* [TEXT]
______
So instead of dropping my unsolicited advice on some poor hapless soul on the internet who never even asked for it, I decided to drop it on you. And here it is:
Folks, it's not about willpower! It's about setting up your life so good choices are easier and more automatic than bad choices. If you set up your life so bad choices are in your face 24/7, you will eventually give in to them. Every damn time.
Don't believe me? How many times have all of us lived this scenario:
Oh those ______ look so good. I want one!
No, I can't have one. I need to lose weight/maintain my weight (or I've been eating too much junk lately or sugar/lactose/gluten makes me feel bad or whatever my reason is to want to avoid that food) so I'm not going to eat it. I will not have one. I will not. I will not! I WILL NOT!!
But they look so good! One bite won't hurt me. I should have one.
Yes one bite will hurt me. I will not give in! I AM STRONG!(Repeat as necessary until...)
______
* [SOURCE MATERIAL]
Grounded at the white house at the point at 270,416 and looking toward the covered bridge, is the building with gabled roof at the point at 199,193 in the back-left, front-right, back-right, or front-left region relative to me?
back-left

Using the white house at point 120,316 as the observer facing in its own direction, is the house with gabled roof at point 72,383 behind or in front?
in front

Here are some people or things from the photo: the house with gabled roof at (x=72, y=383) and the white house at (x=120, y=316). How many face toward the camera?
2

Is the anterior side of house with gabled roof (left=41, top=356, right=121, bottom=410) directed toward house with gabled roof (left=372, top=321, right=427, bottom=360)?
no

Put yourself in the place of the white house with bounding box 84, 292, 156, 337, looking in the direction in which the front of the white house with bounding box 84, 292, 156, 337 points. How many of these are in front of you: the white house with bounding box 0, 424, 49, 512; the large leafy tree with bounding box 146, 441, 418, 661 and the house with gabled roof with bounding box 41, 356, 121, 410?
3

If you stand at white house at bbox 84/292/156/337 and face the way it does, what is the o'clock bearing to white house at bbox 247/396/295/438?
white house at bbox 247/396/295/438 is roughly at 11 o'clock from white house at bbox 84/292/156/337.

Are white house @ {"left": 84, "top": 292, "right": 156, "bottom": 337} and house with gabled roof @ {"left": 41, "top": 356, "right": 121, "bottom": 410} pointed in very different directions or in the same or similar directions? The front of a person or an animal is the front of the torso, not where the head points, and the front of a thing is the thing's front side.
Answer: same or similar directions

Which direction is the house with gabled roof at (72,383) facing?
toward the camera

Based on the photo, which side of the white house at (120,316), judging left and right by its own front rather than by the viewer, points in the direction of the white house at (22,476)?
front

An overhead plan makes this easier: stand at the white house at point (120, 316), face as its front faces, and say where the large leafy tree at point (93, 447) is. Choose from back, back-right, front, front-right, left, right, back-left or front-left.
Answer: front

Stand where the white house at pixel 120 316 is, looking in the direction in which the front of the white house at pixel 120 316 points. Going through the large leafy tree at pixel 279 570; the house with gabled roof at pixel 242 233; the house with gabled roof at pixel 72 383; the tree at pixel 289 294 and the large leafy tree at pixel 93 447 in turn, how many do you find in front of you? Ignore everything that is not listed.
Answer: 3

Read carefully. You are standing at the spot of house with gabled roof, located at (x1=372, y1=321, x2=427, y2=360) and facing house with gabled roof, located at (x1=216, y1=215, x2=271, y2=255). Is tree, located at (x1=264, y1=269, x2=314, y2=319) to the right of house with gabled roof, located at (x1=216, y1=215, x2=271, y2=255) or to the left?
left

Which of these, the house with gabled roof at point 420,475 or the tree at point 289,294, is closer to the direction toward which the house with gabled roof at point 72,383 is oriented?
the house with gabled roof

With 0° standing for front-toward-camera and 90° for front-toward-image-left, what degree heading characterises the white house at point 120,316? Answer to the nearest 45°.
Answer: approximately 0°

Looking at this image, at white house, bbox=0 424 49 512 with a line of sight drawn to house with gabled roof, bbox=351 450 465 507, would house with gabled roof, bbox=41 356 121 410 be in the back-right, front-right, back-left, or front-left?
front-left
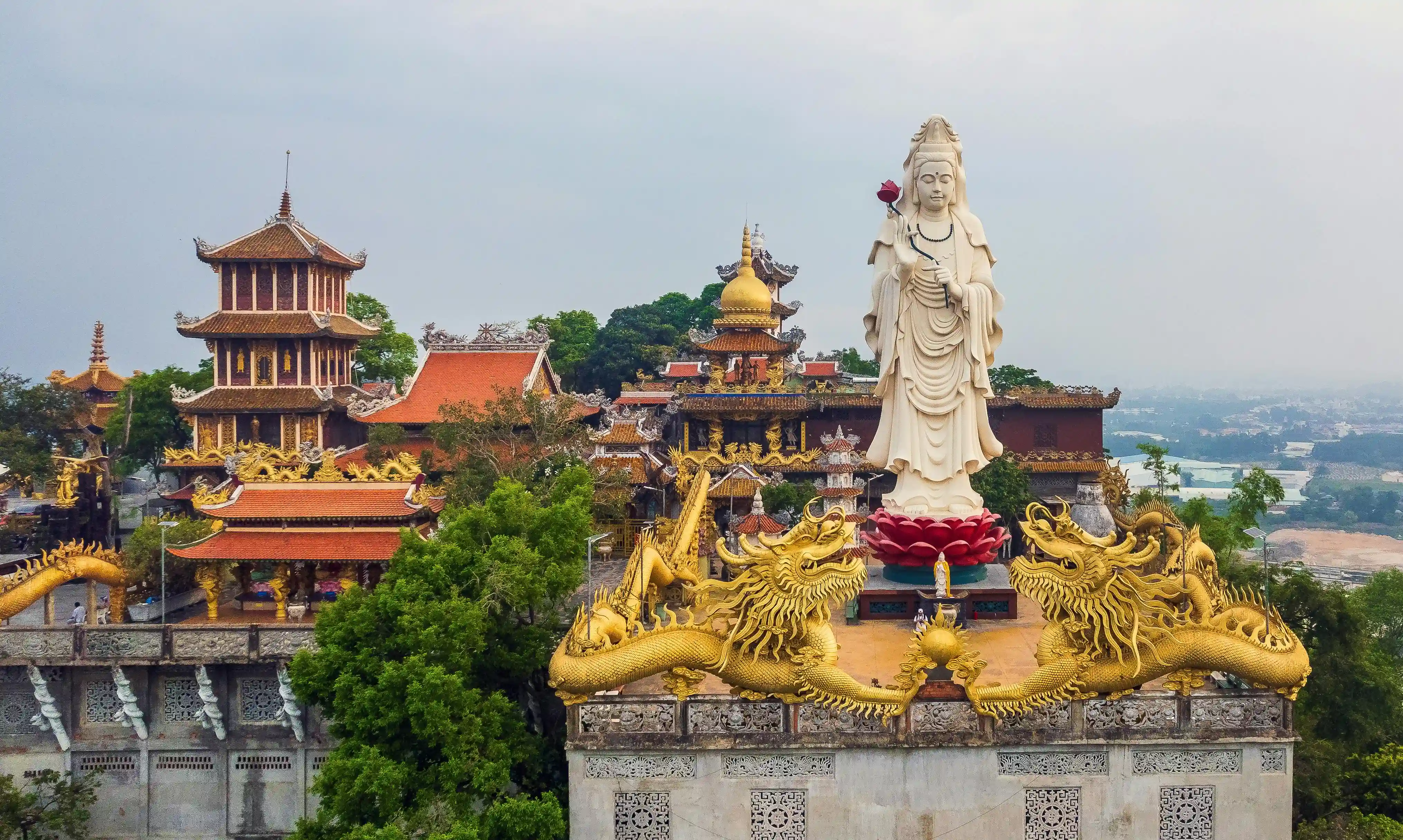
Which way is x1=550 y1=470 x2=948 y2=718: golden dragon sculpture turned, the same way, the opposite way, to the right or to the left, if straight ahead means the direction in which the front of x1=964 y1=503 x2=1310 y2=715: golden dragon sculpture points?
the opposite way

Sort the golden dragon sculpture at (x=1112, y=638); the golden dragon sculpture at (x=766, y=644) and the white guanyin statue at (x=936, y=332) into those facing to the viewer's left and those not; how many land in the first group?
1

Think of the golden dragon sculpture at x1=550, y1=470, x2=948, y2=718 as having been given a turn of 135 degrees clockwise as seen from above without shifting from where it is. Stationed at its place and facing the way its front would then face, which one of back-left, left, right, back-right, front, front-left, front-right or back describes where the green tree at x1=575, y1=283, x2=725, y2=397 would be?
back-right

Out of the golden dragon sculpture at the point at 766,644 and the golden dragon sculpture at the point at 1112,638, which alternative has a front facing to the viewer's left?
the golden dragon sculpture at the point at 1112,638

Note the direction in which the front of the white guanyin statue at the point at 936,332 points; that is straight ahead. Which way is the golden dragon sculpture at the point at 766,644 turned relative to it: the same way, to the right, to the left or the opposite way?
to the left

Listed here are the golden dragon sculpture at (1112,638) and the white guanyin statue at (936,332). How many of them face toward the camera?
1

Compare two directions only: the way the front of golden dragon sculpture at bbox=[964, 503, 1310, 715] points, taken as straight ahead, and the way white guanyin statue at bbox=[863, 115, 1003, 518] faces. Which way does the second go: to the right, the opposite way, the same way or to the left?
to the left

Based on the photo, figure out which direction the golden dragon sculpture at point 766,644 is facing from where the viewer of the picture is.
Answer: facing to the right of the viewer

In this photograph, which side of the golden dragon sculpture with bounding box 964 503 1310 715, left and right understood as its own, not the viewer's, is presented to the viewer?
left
______
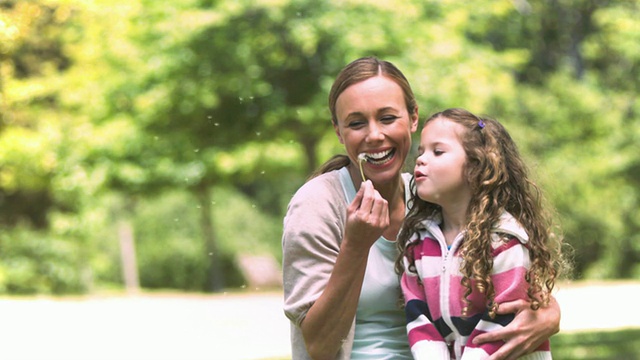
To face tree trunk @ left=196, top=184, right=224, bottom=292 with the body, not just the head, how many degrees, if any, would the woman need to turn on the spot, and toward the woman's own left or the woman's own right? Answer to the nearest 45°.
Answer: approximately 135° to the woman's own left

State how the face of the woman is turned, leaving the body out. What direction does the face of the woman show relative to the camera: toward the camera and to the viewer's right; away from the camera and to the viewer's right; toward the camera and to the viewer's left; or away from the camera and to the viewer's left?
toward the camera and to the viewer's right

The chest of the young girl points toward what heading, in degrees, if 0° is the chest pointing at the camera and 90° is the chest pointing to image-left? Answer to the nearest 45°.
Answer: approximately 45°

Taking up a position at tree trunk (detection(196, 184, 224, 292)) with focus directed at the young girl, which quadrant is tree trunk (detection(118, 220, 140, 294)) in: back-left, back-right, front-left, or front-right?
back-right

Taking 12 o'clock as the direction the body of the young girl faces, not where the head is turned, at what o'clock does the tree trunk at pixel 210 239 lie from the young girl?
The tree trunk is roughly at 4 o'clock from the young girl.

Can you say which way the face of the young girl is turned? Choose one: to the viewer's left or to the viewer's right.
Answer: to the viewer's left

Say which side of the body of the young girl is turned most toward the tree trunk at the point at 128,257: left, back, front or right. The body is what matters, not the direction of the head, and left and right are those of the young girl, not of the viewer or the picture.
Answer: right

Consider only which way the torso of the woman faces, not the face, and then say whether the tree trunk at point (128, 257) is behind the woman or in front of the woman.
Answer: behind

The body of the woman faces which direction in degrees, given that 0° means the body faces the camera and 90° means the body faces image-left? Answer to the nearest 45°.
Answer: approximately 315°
______
* [ASSIGNMENT A]
Answer these questions using the passage on willpower.
(i) What does the passage say it is about instead of willpower?
(ii) Which three things are named as possibly making the speaker feel bad?
(iii) What does the speaker shout right after "I will not give in!"?
* [ASSIGNMENT B]
Transcribe the stretch of the passage on willpower from "Don't believe me?" through "as necessary until...)", keeping every word and mark unchanged.
* [ASSIGNMENT C]
Rewrite the paragraph of the passage on willpower that begins "Folks, it's not about willpower!" in one or two shorter sentences, keeping its main points.

* [RESPONSE AREA A]
(i) Setting up your life so good choices are easier and more automatic than bad choices.
(ii) Sugar, lactose, and gluten.
(iii) "I AM STRONG!"

* [RESPONSE AREA B]
Don't believe me? How many times have all of us lived this scenario:
Oh those ______ look so good. I want one!
No, I can't have one. I need to lose weight/maintain my weight (or I've been eating too much junk lately or sugar/lactose/gluten makes me feel bad or whatever my reason is to want to avoid that food) so I'm not going to eat it. I will not have one. I will not. I will not! I WILL NOT!!
But they look so good! One bite won't hurt me. I should have one.
Yes one bite will hurt me. I will not give in! I AM STRONG!(Repeat as necessary until...)

* [RESPONSE AREA C]
Success depends on arranging your life so good choices are easier and more automatic than bad ones, not on willpower. If bad choices are always in front of you, you will eventually give in every time.